WHAT THE EXERCISE ASKS:
Each line below must be printed exactly as it stands.

Collected data entries
——

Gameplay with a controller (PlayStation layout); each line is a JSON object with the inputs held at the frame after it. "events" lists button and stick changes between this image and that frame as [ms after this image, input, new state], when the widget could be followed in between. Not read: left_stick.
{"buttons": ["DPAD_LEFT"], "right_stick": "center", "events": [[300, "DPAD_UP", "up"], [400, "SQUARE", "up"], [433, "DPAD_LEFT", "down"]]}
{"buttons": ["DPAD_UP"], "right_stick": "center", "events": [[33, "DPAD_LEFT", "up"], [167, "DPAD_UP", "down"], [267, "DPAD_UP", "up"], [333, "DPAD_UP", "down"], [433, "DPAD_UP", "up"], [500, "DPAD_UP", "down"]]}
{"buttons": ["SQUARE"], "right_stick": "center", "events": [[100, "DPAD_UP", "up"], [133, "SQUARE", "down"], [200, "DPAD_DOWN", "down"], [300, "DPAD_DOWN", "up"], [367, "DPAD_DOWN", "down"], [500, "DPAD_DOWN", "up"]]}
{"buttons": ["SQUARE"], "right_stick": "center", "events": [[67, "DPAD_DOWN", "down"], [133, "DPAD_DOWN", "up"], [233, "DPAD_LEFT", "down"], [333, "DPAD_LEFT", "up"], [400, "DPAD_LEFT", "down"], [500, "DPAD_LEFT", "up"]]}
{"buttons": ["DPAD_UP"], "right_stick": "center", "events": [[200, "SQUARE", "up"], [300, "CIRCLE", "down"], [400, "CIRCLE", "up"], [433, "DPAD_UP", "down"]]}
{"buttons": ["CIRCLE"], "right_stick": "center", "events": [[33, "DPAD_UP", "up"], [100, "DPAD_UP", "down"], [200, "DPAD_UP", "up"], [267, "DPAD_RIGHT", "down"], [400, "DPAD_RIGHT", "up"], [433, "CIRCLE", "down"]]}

——

SOLUTION:
Gameplay with a controller (PlayStation layout); each line is a JSON object with the inputs held at the frame after it. "events" lists button and stick changes between this image and that frame as [ms after this image, input, new state], when the widget could be followed in between. Not read: left_stick.
{"buttons": ["DPAD_LEFT"], "right_stick": "center", "events": [[300, "DPAD_UP", "up"], [400, "SQUARE", "up"], [433, "DPAD_LEFT", "down"]]}
{"buttons": ["DPAD_UP"], "right_stick": "center", "events": [[33, "DPAD_LEFT", "up"], [167, "DPAD_UP", "down"], [267, "DPAD_UP", "up"], [333, "DPAD_UP", "down"], [433, "DPAD_UP", "up"], [500, "DPAD_UP", "down"]]}
{"buttons": ["SQUARE"], "right_stick": "center", "events": [[100, "DPAD_UP", "up"], [133, "SQUARE", "down"], [200, "DPAD_DOWN", "down"], [300, "DPAD_DOWN", "up"], [367, "DPAD_DOWN", "down"], [500, "DPAD_DOWN", "up"]]}
{"buttons": ["SQUARE"], "right_stick": "center", "events": [[67, "DPAD_DOWN", "down"], [133, "DPAD_DOWN", "up"], [233, "DPAD_LEFT", "down"], [333, "DPAD_LEFT", "up"], [400, "DPAD_LEFT", "down"], [500, "DPAD_LEFT", "up"]]}
{"buttons": ["DPAD_UP"], "right_stick": "center", "events": [[200, "SQUARE", "up"], [300, "CIRCLE", "down"], [400, "CIRCLE", "up"], [433, "DPAD_UP", "down"]]}
{"buttons": ["CIRCLE"], "right_stick": "center", "events": [[33, "DPAD_UP", "up"], [100, "DPAD_UP", "down"], [200, "DPAD_UP", "up"], [267, "DPAD_RIGHT", "down"], [400, "DPAD_RIGHT", "up"], [433, "CIRCLE", "down"]]}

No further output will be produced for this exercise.